» Directive:
All entries should be output exactly as they stand.

» Dataset records:
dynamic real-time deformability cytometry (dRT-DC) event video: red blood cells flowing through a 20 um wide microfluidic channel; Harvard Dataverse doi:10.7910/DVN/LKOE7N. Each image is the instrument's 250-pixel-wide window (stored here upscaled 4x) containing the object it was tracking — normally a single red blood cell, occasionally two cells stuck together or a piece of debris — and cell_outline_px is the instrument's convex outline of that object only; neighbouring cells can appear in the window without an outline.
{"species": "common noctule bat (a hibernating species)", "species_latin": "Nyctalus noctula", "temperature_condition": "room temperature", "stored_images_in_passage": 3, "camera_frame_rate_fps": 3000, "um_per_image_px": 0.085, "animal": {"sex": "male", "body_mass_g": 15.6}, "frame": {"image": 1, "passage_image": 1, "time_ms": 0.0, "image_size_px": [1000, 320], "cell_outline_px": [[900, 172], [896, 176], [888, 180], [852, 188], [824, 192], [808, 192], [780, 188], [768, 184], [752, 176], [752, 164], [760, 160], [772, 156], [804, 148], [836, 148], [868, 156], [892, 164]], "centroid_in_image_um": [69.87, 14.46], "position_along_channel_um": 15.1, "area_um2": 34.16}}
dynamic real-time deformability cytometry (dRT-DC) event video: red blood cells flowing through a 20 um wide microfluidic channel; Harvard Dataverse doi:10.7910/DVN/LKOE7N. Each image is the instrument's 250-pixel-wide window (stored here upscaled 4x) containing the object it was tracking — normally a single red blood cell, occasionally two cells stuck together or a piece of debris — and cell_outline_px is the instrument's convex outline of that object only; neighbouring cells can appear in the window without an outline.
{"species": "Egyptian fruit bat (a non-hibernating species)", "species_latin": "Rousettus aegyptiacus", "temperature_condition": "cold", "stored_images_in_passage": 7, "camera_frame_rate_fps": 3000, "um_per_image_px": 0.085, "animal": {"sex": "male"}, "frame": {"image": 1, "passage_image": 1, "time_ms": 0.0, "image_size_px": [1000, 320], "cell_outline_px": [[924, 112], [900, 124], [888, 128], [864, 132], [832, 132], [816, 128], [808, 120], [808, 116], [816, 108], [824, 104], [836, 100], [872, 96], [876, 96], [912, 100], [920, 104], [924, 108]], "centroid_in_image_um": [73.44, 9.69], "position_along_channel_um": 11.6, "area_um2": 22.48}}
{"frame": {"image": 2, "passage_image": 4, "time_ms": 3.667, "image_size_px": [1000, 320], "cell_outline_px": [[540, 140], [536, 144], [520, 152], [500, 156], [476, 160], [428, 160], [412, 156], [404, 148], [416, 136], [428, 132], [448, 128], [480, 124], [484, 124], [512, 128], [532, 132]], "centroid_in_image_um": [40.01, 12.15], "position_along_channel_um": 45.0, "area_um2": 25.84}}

» Exercise response:
dynamic real-time deformability cytometry (dRT-DC) event video: red blood cells flowing through a 20 um wide microfluidic channel; Harvard Dataverse doi:10.7910/DVN/LKOE7N. Each image is the instrument's 250-pixel-wide window (stored here upscaled 4x) containing the object it was tracking — normally a single red blood cell, occasionally two cells stuck together or a piece of debris — and cell_outline_px is the instrument's convex outline of that object only; neighbouring cells can appear in the window without an outline.
{"species": "common noctule bat (a hibernating species)", "species_latin": "Nyctalus noctula", "temperature_condition": "room temperature", "stored_images_in_passage": 3, "camera_frame_rate_fps": 3000, "um_per_image_px": 0.085, "animal": {"sex": "male", "body_mass_g": 15.6}, "frame": {"image": 1, "passage_image": 1, "time_ms": 0.0, "image_size_px": [1000, 320], "cell_outline_px": [[900, 172], [896, 176], [888, 180], [852, 188], [824, 192], [808, 192], [780, 188], [768, 184], [752, 176], [752, 164], [760, 160], [772, 156], [804, 148], [836, 148], [868, 156], [892, 164]], "centroid_in_image_um": [69.87, 14.46], "position_along_channel_um": 15.1, "area_um2": 34.16}}
dynamic real-time deformability cytometry (dRT-DC) event video: red blood cells flowing through a 20 um wide microfluidic channel; Harvard Dataverse doi:10.7910/DVN/LKOE7N. Each image is the instrument's 250-pixel-wide window (stored here upscaled 4x) containing the object it was tracking — normally a single red blood cell, occasionally two cells stuck together or a piece of debris — and cell_outline_px is the instrument's convex outline of that object only; neighbouring cells can appear in the window without an outline.
{"species": "Egyptian fruit bat (a non-hibernating species)", "species_latin": "Rousettus aegyptiacus", "temperature_condition": "cold", "stored_images_in_passage": 7, "camera_frame_rate_fps": 3000, "um_per_image_px": 0.085, "animal": {"sex": "male"}, "frame": {"image": 1, "passage_image": 1, "time_ms": 0.0, "image_size_px": [1000, 320], "cell_outline_px": [[924, 112], [900, 124], [888, 128], [864, 132], [832, 132], [816, 128], [808, 120], [808, 116], [816, 108], [824, 104], [836, 100], [872, 96], [876, 96], [912, 100], [920, 104], [924, 108]], "centroid_in_image_um": [73.44, 9.69], "position_along_channel_um": 11.6, "area_um2": 22.48}}
{"frame": {"image": 2, "passage_image": 4, "time_ms": 3.667, "image_size_px": [1000, 320], "cell_outline_px": [[540, 140], [536, 144], [520, 152], [500, 156], [476, 160], [428, 160], [412, 156], [404, 148], [416, 136], [428, 132], [448, 128], [480, 124], [484, 124], [512, 128], [532, 132]], "centroid_in_image_um": [40.01, 12.15], "position_along_channel_um": 45.0, "area_um2": 25.84}}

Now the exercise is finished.